From Thursday, the new mission will provide training and support for Afghanistan’s military, with the US accounting for almost 11,000 members of the residual force.
Afghan president Ashraf Ghani, who took office in September, signed bilateral security agreements with Washington and Nato allowing the enduring military presence. The move has led to a spike in violence as the Taleban has claimed it as an excuse to step up operations aimed at destabilising his government.
Isaf was set up after the US-led invasion as an umbrella for the coalition of 50 nations that provided troops and took responsibility for security across the country.
During the organisation’s tenure 2,224 US soldiers were killed, out of a total of some 3,500 foreign troop deaths.
The mission peaked at 140,000 troops in 2010 with a surge ordered by US president Barack Obama to root the insurgents out of strategically important regions, notably the southern provinces of Helmand and Kandahar, where the Taleban had its capital from 1996 to 2001.

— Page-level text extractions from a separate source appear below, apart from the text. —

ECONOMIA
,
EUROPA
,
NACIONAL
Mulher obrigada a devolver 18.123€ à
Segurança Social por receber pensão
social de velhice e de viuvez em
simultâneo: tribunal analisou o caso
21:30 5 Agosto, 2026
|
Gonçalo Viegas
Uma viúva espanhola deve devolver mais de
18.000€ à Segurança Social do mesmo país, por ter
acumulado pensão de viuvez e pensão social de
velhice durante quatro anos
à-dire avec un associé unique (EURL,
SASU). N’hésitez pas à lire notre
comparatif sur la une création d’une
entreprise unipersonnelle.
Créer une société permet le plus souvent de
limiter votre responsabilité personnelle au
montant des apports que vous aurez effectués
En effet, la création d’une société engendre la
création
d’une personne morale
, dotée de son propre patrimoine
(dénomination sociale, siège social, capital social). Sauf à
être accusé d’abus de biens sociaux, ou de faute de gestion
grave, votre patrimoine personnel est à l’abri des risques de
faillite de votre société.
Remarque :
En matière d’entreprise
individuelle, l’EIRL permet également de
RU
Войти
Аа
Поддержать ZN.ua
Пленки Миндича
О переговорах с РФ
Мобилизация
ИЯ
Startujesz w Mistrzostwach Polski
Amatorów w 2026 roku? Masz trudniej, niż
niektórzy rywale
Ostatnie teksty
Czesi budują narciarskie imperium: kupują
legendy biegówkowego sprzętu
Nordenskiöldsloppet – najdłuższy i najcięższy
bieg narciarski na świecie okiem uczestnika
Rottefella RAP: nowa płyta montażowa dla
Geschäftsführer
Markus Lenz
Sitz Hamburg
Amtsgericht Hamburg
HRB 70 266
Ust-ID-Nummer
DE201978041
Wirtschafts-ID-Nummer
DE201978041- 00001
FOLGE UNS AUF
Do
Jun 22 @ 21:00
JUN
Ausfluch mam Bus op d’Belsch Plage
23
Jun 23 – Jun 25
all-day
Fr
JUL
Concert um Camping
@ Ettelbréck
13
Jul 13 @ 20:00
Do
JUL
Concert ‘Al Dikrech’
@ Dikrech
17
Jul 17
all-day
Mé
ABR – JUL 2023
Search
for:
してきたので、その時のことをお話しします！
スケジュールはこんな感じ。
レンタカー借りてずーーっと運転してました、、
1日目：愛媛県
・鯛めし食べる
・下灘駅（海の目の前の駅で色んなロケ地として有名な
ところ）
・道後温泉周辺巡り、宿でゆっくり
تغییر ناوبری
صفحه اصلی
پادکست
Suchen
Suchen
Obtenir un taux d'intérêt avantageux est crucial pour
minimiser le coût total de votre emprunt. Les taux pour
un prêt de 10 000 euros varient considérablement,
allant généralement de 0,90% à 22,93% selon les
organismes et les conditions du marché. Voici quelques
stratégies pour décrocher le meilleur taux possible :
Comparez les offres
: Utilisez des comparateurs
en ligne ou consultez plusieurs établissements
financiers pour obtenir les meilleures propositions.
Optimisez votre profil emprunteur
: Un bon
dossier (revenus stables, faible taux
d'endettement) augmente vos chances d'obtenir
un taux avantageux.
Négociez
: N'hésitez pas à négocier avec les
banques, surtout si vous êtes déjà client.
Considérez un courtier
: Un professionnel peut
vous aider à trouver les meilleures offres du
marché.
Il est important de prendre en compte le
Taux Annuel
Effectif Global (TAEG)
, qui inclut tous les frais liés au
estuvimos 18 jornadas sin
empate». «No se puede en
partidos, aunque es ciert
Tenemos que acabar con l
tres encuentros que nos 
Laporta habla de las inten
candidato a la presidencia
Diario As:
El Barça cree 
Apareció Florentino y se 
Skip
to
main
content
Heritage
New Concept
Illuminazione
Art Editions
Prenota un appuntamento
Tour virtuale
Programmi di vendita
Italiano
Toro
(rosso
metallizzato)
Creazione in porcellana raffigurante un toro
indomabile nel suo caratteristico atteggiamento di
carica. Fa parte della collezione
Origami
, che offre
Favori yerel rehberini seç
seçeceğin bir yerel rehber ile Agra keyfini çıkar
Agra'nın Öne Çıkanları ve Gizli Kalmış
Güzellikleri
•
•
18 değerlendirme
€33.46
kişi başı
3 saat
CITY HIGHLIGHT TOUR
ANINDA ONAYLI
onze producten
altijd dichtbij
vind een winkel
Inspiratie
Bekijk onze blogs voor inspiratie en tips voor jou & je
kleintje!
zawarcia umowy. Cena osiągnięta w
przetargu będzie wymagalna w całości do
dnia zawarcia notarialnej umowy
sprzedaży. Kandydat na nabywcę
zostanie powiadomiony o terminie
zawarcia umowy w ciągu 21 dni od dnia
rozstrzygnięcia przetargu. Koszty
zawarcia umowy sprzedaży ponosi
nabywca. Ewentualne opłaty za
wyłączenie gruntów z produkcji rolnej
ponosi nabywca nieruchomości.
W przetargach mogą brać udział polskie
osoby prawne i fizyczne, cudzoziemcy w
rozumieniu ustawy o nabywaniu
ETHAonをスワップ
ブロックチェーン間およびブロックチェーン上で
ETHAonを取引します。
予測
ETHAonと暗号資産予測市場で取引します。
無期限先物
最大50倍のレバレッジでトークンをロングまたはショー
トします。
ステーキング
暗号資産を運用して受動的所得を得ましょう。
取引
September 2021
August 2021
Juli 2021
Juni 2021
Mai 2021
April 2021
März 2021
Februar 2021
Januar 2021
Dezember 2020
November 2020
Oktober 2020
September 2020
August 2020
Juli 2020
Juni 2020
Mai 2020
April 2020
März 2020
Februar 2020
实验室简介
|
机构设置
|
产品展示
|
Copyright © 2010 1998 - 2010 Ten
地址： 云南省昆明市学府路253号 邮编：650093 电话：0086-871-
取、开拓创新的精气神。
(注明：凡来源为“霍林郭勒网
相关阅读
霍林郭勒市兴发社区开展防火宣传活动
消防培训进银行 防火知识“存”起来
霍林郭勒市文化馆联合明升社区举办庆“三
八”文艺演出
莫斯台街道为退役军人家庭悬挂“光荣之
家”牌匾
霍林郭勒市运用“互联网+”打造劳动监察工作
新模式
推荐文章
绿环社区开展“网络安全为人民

Mr Obama recently expanded the remit of the US forces remaining in the country, allowing them to extend their counter-terrorism operations to the Taleban, as well as al-Qaeda, and to provide ground and air support for the Afghan forces when necessary for at least the next two years.
Afghans have mixed feelings about the drawdown of foreign troops, many believing that with the deteriorating security situation their presence is needed to back up the Afghan effort to bring peace after more than three decades of continual war.
“At least in the past 13 years we have seen improvements in our way of life – freedom of speech, democracy, the people generally better off financially,” said 42-year-old shop keeper Gul Mohammad.
“But we do need the foreign troops to stay here at least until our own forces are strong enough, while our economy strengthens, while our leaders try to form a government,” he said.